### [TASK PROMPT]
Write out each record exactly as it stands. No pictures belong in the copy.

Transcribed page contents
----------
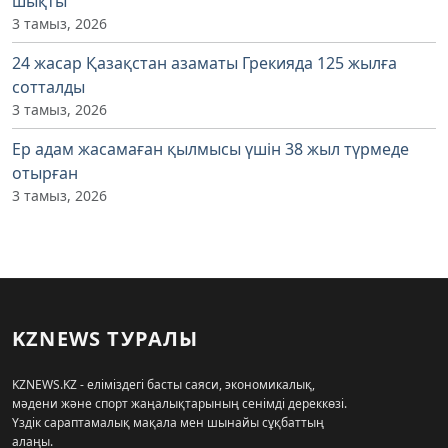
шықты
3 тамыз, 2026
24 жасар Қазақстан азаматы Грекияда 125 жылға
сотталды
3 тамыз, 2026
Ер адам жасамаған қылмысы үшін 38 жыл түрмеде
отырған
3 тамыз, 2026
KZNEWS ТУРАЛЫ
KZNEWS.KZ - еліміздегі басты саяси, экономикалық,
мәдени және спорт жаңалықтарының сенімді дереккөзі.
Үздік сараптамалық мақала мен шынайы сұқбаттың
алаңы.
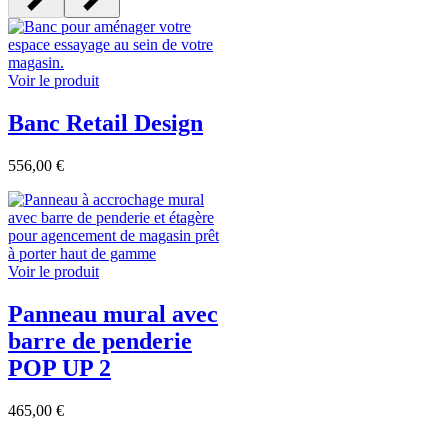
Voir le produit
Banc Retail Design
556,00 €
Voir le produit
Panneau mural avec
barre de penderie
POP UP 2
465,00 €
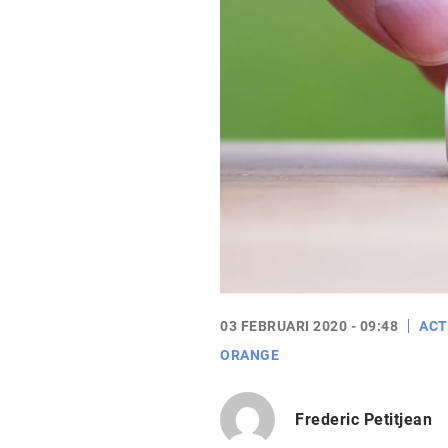
03 FEBRUARI 2020 - 09:48
ACT
ORANGE
Frederic Petitjean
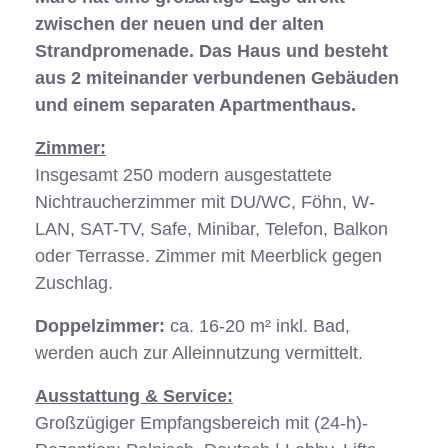
zwischen der neuen und der alten
Strandpromenade. Das Haus und besteht
aus 2 miteinander verbundenen Gebäuden
und einem separaten Apartmenthaus.
Zimmer:
Insgesamt 250 modern ausgestattete
Nichtraucherzimmer mit DU/WC, Föhn, W-
LAN, SAT-TV, Safe, Minibar, Telefon, Balkon
oder Terrasse. Zimmer mit Meerblick gegen
Zuschlag.
Doppelzimmer:
ca. 16-20 m² inkl. Bad,
werden auch zur Alleinnutzung vermittelt.
Ausstattung & Service:
Großzügiger Empfangsbereich mit (24-h)-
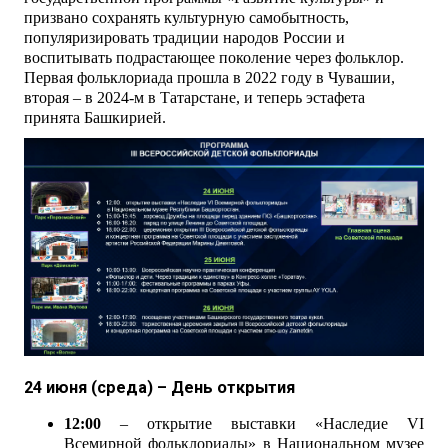
призвано сохранять культурную самобытность,
популяризировать традиции народов России и
воспитывать подрастающее поколение через фольклор.
Первая фольклориада прошла в 2022 году в Чувашии,
вторая – в 2024-м в Татарстане, и теперь эстафета
принята Башкирией.
24 июня (среда) – День открытия
12:00
– открытие выставки «Наследие VI
Всемирной фольклориады» в Национальном музее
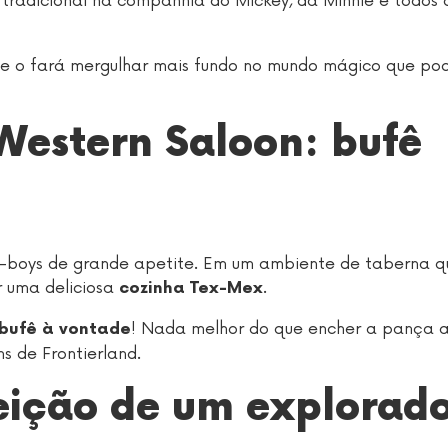
 tradicional na companhia do Mickey, da Minnie e todos 
 que o fará mergulhar mais fundo no mundo mágico que p
 Western Saloon: bufê
w-boys de grande apetite. Em um ambiente de taberna q
r uma deliciosa
.
cozinha Tex-Mex
! Nada melhor do que encher a pança 
bufê à vontade
s de Frontierland.
feição de um explorad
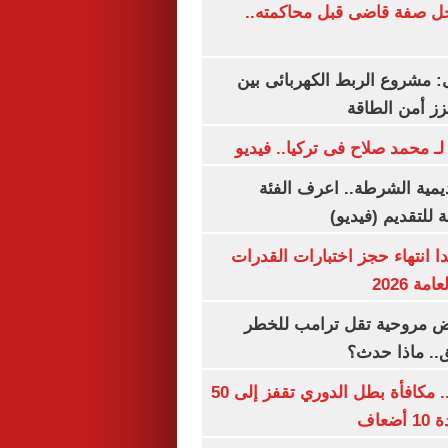
ل صفة قاضى قبل محاكمته..
 مشروع الربط الكهربائى بين
زز أمن الطاقة
لـ محمد صلاح فى تركيا.. فيديو
يمية الشرطة.. اعرف الفئة
 للتقديم (فيديو)
ا انتهاء حجز اختبارات القدرات
ة 2026
 مروحية تقل ترامب للخطر
.. ماذا حدث؟
قبل قرعة اليوم.. مكافأة بطل الدوري تقفز إلى 50
عاف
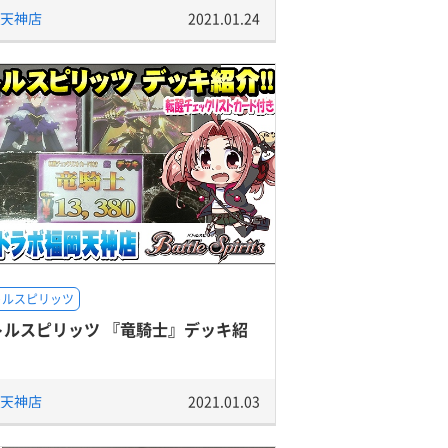
天神店
2021.01.24
トルスピリッツ
トルスピリッツ 『竜騎士』デッキ紹
天神店
2021.01.03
----------
### [TASK RESULT]
шықты
3 тамыз, 2026
24 жасар Қазақстан азаматы Грекияда 125 жылға
сотталды
3 тамыз, 2026
Ер адам жасамаған қылмысы үшін 38 жыл түрмеде
отырған
3 тамыз, 2026
KZNEWS ТУРАЛЫ
KZNEWS.KZ - еліміздегі басты саяси, экономикалық,
мәдени және спорт жаңалықтарының сенімді дереккөзі.
Үздік сараптамалық мақала мен шынайы сұқбаттың
алаңы.
Voir le produit
Banc Retail Design
556,00 €
Voir le produit
Panneau mural avec
barre de penderie
POP UP 2
465,00 €
03 FEBRUARI 2020 - 09:48
ACT
ORANGE
Frederic Petitjean
zwischen der neuen und der alten
Strandpromenade. Das Haus und besteht
aus 2 miteinander verbundenen Gebäuden
und einem separaten Apartmenthaus.
Zimmer:
Insgesamt 250 modern ausgestattete
Nichtraucherzimmer mit DU/WC, Föhn, W-
LAN, SAT-TV, Safe, Minibar, Telefon, Balkon
oder Terrasse. Zimmer mit Meerblick gegen
Zuschlag.
Doppelzimmer:
ca. 16-20 m² inkl. Bad,
werden auch zur Alleinnutzung vermittelt.
Ausstattung & Service:
Großzügiger Empfangsbereich mit (24-h)-
призвано сохранять культурную самобытность,
популяризировать традиции народов России и
воспитывать подрастающее поколение через фольклор.
Первая фольклориада прошла в 2022 году в Чувашии,
вторая – в 2024-м в Татарстане, и теперь эстафета
принята Башкирией.
24 июня (среда) – День открытия
12:00
– открытие выставки «Наследие VI
Всемирной фольклориады» в Национальном музее
 tradicional na companhia do Mickey, da Minnie e todos 
 que o fará mergulhar mais fundo no mundo mágico que p
 Western Saloon: bufê
w-boys de grande apetite. Em um ambiente de taberna q
r uma deliciosa
.
cozinha Tex-Mex
! Nada melhor do que encher a pança 
bufê à vontade
s de Frontierland.
feição de um explorad
ل صفة قاضى قبل محاكمته..
 مشروع الربط الكهربائى بين
زز أمن الطاقة
لـ محمد صلاح فى تركيا.. فيديو
يمية الشرطة.. اعرف الفئة
 للتقديم (فيديو)
ا انتهاء حجز اختبارات القدرات
ة 2026
 مروحية تقل ترامب للخطر
.. ماذا حدث؟
قبل قرعة اليوم.. مكافأة بطل الدوري تقفز إلى 50
عاف
天神店
2021.01.24
トルスピリッツ
トルスピリッツ 『竜騎士』デッキ紹
天神店
2021.01.03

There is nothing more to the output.